Return every line of the data below that includes the string "hora".

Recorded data

== Segment start ==

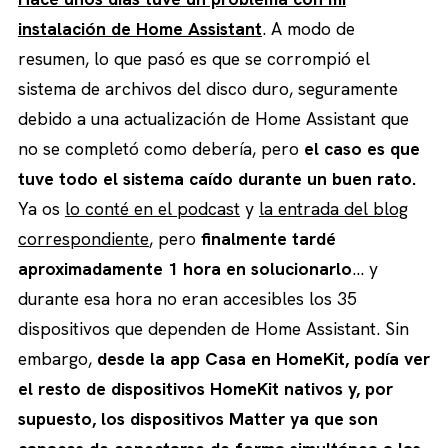
instalación de Home Assistant
. A modo de
resumen, lo que pasó es que se corrompió el
sistema de archivos del disco duro, seguramente
debido a una actualización de Home Assistant que
no se completó como debería, pero
el caso es que
tuve todo el sistema caído durante un buen rato.
Ya os
lo conté en el podcast
y
la entrada del blog
correspondiente
, pero
finalmente tardé
aproximadamente 1 hora en solucionarlo
… y
durante esa hora no eran accesibles los 35
dispositivos que dependen de Home Assistant. Sin
embargo,
desde la app Casa en HomeKit, podía ver
el resto de dispositivos HomeKit nativos y, por
supuesto, los dispositivos Matter ya que son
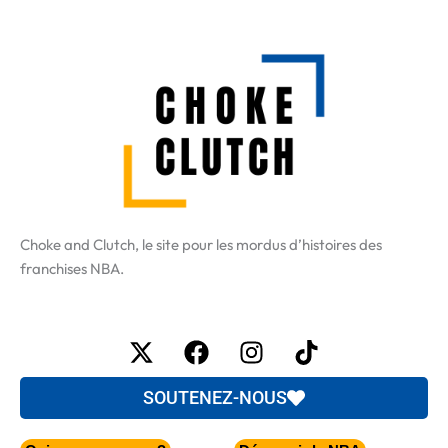
Choke and Clutch, le site pour les mordus d’histoires des
franchises NBA.
X-
Facebook
Instagram
Tiktok
twitter
SOUTENEZ-NOUS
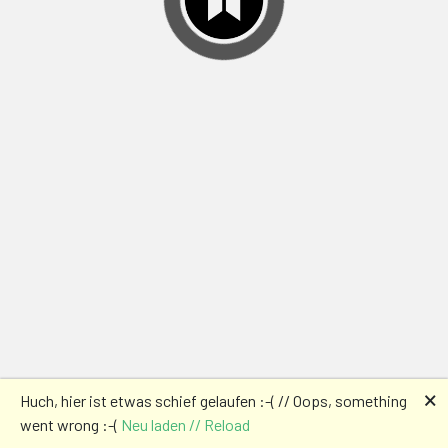
🗙
Huch, hier ist etwas schief gelaufen :-( // Oops, something
went wrong :-(
Neu laden // Reload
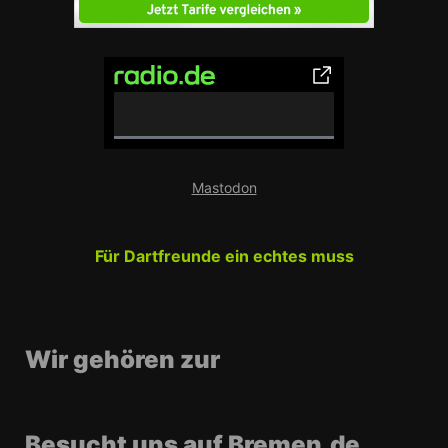
0
%
Mastodon
C
o
m
Für Dartfreunde ein echtes muss
p
l
e
t
e
Wir gehören zur
Besucht uns auf Bremen.de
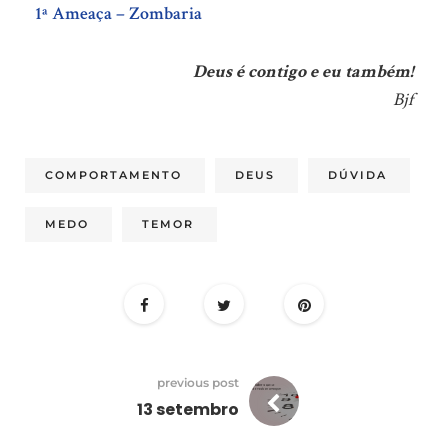
1ª Ameaça – Zombaria
Deus é contigo e eu também!
Bjf
COMPORTAMENTO
DEUS
DÚVIDA
MEDO
TEMOR
previous post
13 setembro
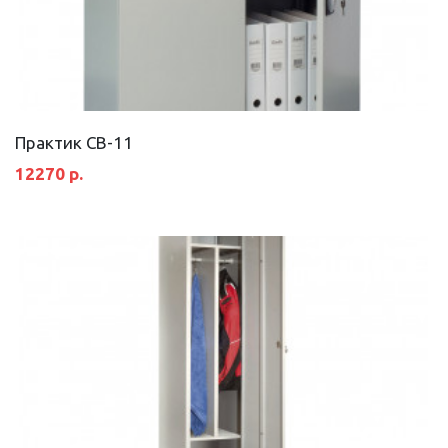
Практик СВ-11
12270 р.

== Segment end ==

◆ Response area
aproximadamente 1 hora en solucionarlo
durante esa hora no eran accesibles los 35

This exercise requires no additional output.